His Monday post, which drew intense social media backlash, showed a picture of a bowl of Skittles candy, with the caption, “If I had a bowl of Skittles and I told you just three would kill you. Would you take a handful? That’s our Syrian refugee problem.” Trump Jr. added, “This image says it all. Let’s end the politically correct agenda that doesn’t put America first.”

Mars Inc., which manufactures Skittles, responded with a Twitter post saying, “Skittles are candy; refugees are people. It’s an inappropriate analogy. We respectfully refrain from further comment, as that could be misinterpreted as marketing.”

Trump Jr. said Thursday he doesn’t want to become a distraction from his father’s campaign, but he expressed no regrets.

“If a metaphor offends someone, I can understand that and maybe that’s the world in which we live today,” he said. “But I’m not comparing someone to candy, I’m using it, it’s a statistical thing. We have to be careful who we let in this country. You’ve seen what’s going on in Europe, you’ve seen what’s going on. And this is not just about terrorists, this is about the rape statistics that have gone on there. We have to be able to know who we’re coming into our country, and we owe that to our children and grandchildren.”
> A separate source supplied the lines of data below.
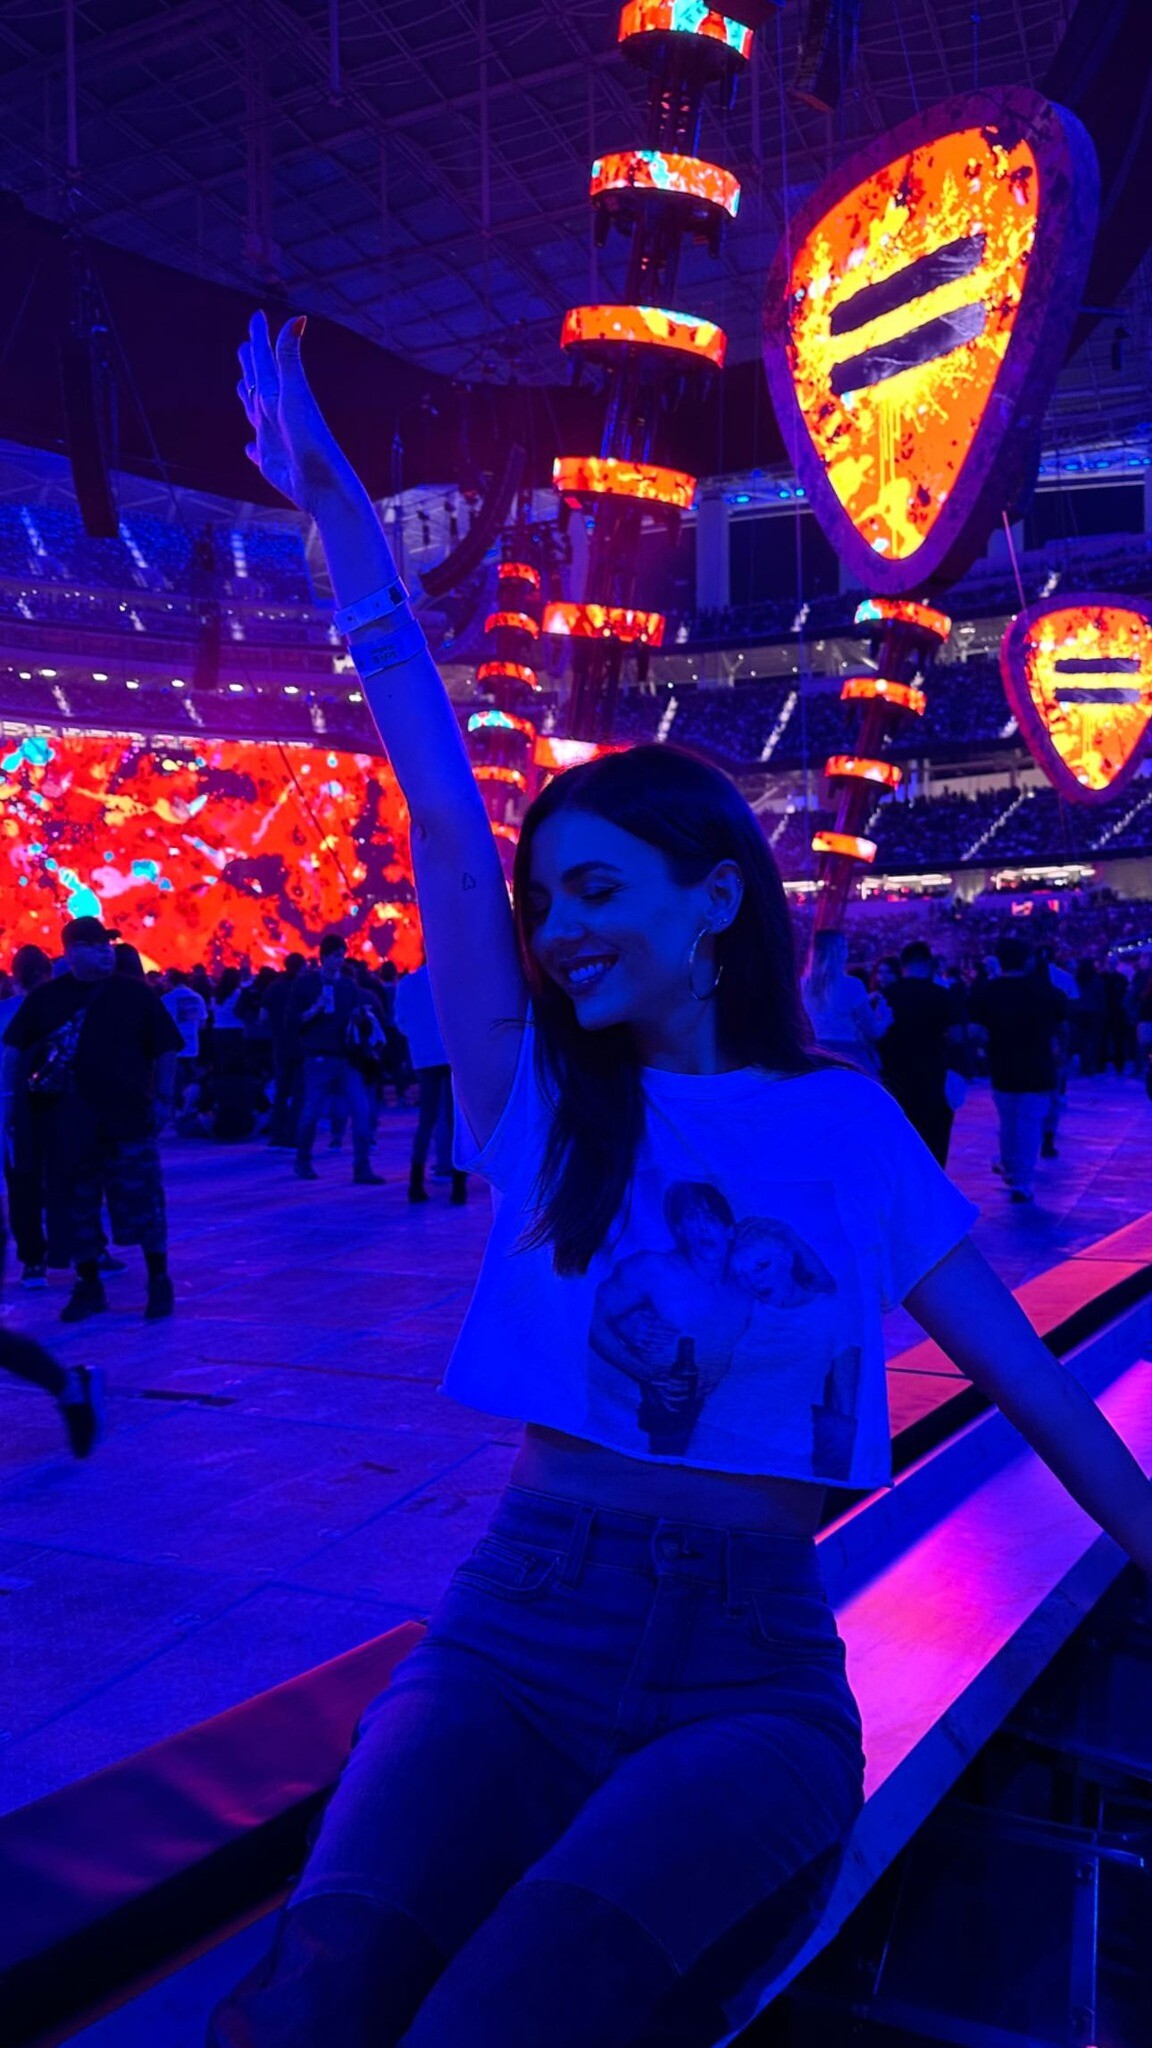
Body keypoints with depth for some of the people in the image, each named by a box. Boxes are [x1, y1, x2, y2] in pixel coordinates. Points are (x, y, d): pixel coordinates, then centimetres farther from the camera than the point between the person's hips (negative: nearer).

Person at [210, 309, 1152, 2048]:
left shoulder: (847, 1124, 4)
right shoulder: (543, 1101, 5)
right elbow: (440, 811, 1)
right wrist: (336, 511, 1)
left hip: (747, 1673, -1)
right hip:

The younger Trump spoke to between 75 and 100 donors Thursday morning at a private jet hangar near the Boise airport, as part of a series of stops around the West.
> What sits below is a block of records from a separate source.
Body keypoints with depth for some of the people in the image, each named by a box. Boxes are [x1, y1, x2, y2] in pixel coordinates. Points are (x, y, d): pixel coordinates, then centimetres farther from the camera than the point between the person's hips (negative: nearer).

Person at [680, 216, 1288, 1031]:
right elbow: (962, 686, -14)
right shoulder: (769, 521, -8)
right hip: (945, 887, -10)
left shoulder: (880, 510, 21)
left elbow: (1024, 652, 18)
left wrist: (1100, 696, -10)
“It’s really nice to be in a state where we’re up by 50, I believe,” he said. “It shows you how little I know about politics, because you probably shouldn’t spend that much time in a state where you’re up by 50, but I think we just want to thank the people who’ve been so supportive of everything that we’ve done.”
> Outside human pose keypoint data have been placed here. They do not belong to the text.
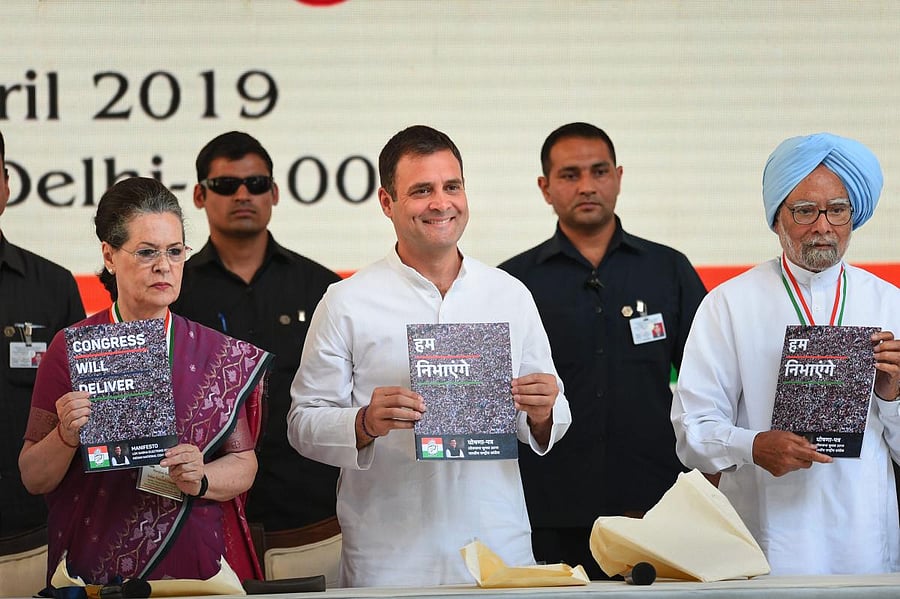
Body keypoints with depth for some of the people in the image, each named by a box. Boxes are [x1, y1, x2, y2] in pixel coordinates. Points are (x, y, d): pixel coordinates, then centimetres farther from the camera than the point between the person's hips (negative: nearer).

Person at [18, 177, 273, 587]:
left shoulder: (217, 354, 2)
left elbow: (244, 464, 4)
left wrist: (201, 479, -16)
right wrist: (66, 436, -21)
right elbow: (33, 478, -2)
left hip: (197, 565, 2)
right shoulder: (70, 350, -4)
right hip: (95, 575, -1)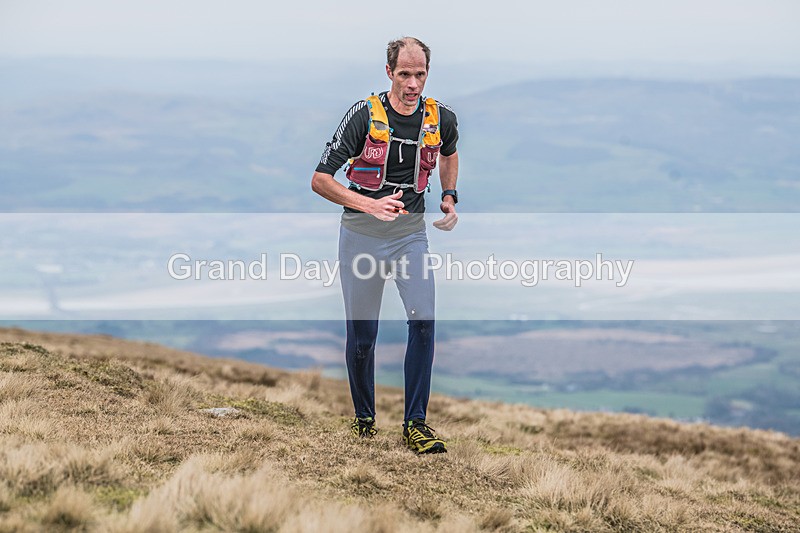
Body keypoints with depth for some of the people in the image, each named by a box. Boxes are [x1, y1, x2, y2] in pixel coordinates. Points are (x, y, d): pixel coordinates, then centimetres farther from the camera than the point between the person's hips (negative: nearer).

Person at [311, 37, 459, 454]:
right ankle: (363, 417, 26)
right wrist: (370, 205, -28)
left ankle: (415, 422, -9)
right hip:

Layne Bangerter, Idaho director for the Trump campaign, said the previous stop was in Salt Lake City and the next would be in Grand Junction, Colorado.

Trump Jr. told reporters, “I love making it out west. I always joke that I’m the first graduate of the Wharton School of Finance to move to Colorado to be a bartender. I did that for about a year and a half right after school, so I love the West. I love the Western states. I’m a big outdoorsman.”

There was no minimum charge for donors to attend; they included Idaho first lady Lori Otter, several state legislators and others Bangerter described as “people not in politics, just donors.”

Across the street, just under two dozen protesters, mostly Hillary Clinton supporters but also some holding signs backing Libertarian Gary Johnson, chanted slogans including “Idaho is too great for hate.”

Idaho Republican Party Chairman Steve Yates said Trump Jr.’s message to the donors expressed “some very clear and articulate conservative views, and I think given the kind of campaign that we’ve been through, it was a real net plus for the party.”

Ted Cruz won Idaho’s GOP presidential primary with 45.4 percent; Trump took second place with 28.1 percent.

But Trump Jr. told reporters he and his father have “broken away from conservative dogma a little bit” on public lands.

“We want to make sure that public lands stay public,” he said. “I’m a big outdoorsman, I’m a big hunter. When I lived out here, that’s what I hunted on, public land, and I want to make sure that the next generation has that ability to do that.” He said if federal lands were transferred to state control, they could be sold off when a state has a budget shortfall, “and then all of a sudden, you never have access to those lands ever again.”

Trump Jr. attributed the fuss over his Skittles Twitter post to the media using “a different standard” to cover conservatives.

“I’ve gotten used to the fact that it’s not a fair fight and it won’t be,” he said.

Bangerter, who is traveling with Trump Jr. for several days, said he didn’t know what all the stops on the trip would be, but he was glad Idaho was among them.

“We’ve attracted a lot of attention from the Trump campaign, and there’s a lot of energy in Idaho,” he said.